§ Exercise details: Render the text lines in the records below as a JSON list of strings, one string per line, leaving out blank lines and the pictures.

§ Recorded data:
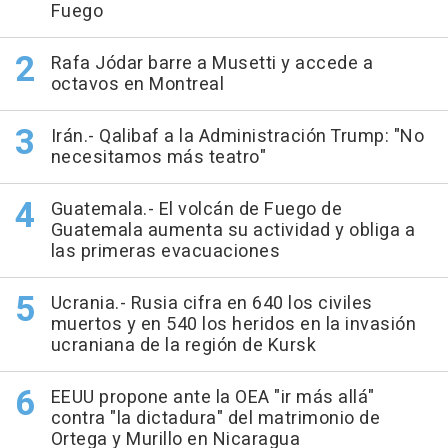
Fuego
Rafa Jódar barre a Musetti y accede a
octavos en Montreal
Irán.- Qalibaf a la Administración Trump: "No
necesitamos más teatro"
Guatemala.- El volcán de Fuego de
Guatemala aumenta su actividad y obliga a
las primeras evacuaciones
Ucrania.- Rusia cifra en 640 los civiles
muertos y en 540 los heridos en la invasión
ucraniana de la región de Kursk
EEUU propone ante la OEA "ir más allá"
contra "la dictadura" del matrimonio de
Ortega y Murillo en Nicaragua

§ Completed task:
[
  "Fuego",
  "Rafa Jódar barre a Musetti y accede a",
  "octavos en Montreal",
  "Irán.- Qalibaf a la Administración Trump: \"No",
  "necesitamos más teatro\"",
  "Guatemala.- El volcán de Fuego de",
  "Guatemala aumenta su actividad y obliga a",
  "las primeras evacuaciones",
  "Ucrania.- Rusia cifra en 640 los civiles",
  "muertos y en 540 los heridos en la invasión",
  "ucraniana de la región de Kursk",
  "EEUU propone ante la OEA \"ir más allá\"",
  "contra \"la dictadura\" del matrimonio de",
  "Ortega y Murillo en Nicaragua"
]